**PROBLEMS AND TASKS:**
(A) In the car navigation write-up, what finally fixed the team's compass problems?
(B) Repeat word for word the stretch of the car navigation write-up that opens with the words containing "If no checkpoints" and closes with "distance in meters.".

**SUPPLIED TEXT:**
□ □ □ □ □
If no checkpoints are provided in the list, then the car will attempt to navigate to the final destination directly which will likely be very challenging for large obstacles in the path. Initially, we used Euclidian distance to find the closest checkpoint, but raw distance calculated from that formula is not very easy to understand, so we switch to using haversine to get distance in meters.
gps_coordinates_t find_next_point(gps_coordinates_t origin, gps_coordinates_t destination) {
gps_coordinates_t closest_point;
float min_distance = FLT_MAX;
float distance;
int checkpoint_idx = -1;
for (int i = 0; i < NUM_OF_CHECKPOINTS; i++) {
distance = get_distance_between_points(origin, locations_we_can_travel[i]);
if (distance < min_distance) {
if (get_distance_between_points(origin, locations_we_can_travel[i]) < 5) {
printf("reached checkpoint\n");
continue;
}
// Check if point is actually closer to destincation
if (get_distance_between_points(locations_we_can_travel[i], destination) <
get_distance_between_points(origin, destination)) {
min_distance = distance;
checkpoint_idx = i;
printf("setting checkpoint\n");
} else {
continue;
}
}
}
if (checkpoint_idx < 0) {
closest_point = destination;
printf("Going destination\n");
} else {
printf("setting closest_point\n");
closest_point = locations_we_can_travel[checkpoint_idx];
}
printf("p: %f, %f", closest_point.latitude, closest_point.longitude);
return closest_point;
}
Technical Challenges
Most of our problems occurred due to an inaccurate compass reading. Mainly, the compass heading angles would not return as very stable values, which resulted in unstable driving behavior for the car. We initially thought it would resolve itself with some software calibration; however, we found that even with software calibration for the LSM, it would still be inaccurate and would not even give the full 360 degree heading range. As such, we resolved to simply buying a more expensive and more accurate magnetometer, which solved our issues. The new module returned more stable values, despite it still fluctuating, the angle changing was not enough to affect the driving behavior since we built our module with the intent of not needing the exact degree of the angles. We also found some trouble mounting the compass due to not wanting to have to handle any further offsets after mounting. Because of this, when mounting the compass, we identified where the compass was detecting north and faced the front of the car in that direction. Following that step, we mounted the compass so that it, along with the front of the car, was facing north.
□ □ □ □ □
**ENTRIES SUPPLIED:**
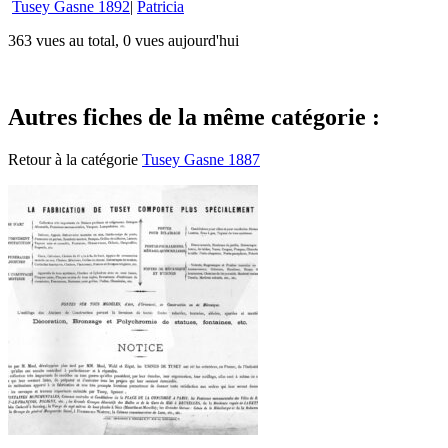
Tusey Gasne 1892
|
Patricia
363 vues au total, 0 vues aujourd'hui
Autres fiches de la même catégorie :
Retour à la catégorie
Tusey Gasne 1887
□ □ □ □ □
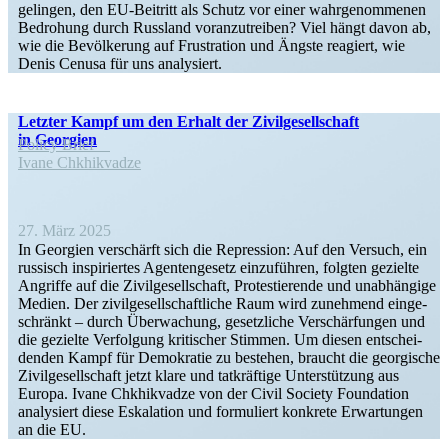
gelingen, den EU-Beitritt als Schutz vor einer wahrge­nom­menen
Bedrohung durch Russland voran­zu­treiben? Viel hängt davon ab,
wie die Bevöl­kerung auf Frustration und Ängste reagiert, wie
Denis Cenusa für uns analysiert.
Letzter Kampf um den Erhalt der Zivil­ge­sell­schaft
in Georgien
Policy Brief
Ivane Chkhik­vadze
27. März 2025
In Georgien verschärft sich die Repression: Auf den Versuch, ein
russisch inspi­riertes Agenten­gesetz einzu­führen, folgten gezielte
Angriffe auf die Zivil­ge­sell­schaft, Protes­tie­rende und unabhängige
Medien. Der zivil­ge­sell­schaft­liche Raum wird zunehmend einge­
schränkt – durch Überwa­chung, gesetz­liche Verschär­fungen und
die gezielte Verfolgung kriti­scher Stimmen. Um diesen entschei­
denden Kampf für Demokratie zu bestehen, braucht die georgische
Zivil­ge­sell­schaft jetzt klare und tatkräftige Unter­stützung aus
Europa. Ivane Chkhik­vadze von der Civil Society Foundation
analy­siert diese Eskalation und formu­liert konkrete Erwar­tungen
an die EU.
□ □ □ □ □
**RESPONSES TO THE TASKS:**
(A) Buying a more expensive and more accurate magnetometer.

(B)
If no checkpoints are provided in the list, then the car will attempt to navigate to the final destination directly which will likely be very challenging for large obstacles in the path. Initially, we used Euclidian distance to find the closest checkpoint, but raw distance calculated from that formula is not very easy to understand, so we switch to using haversine to get distance in meters.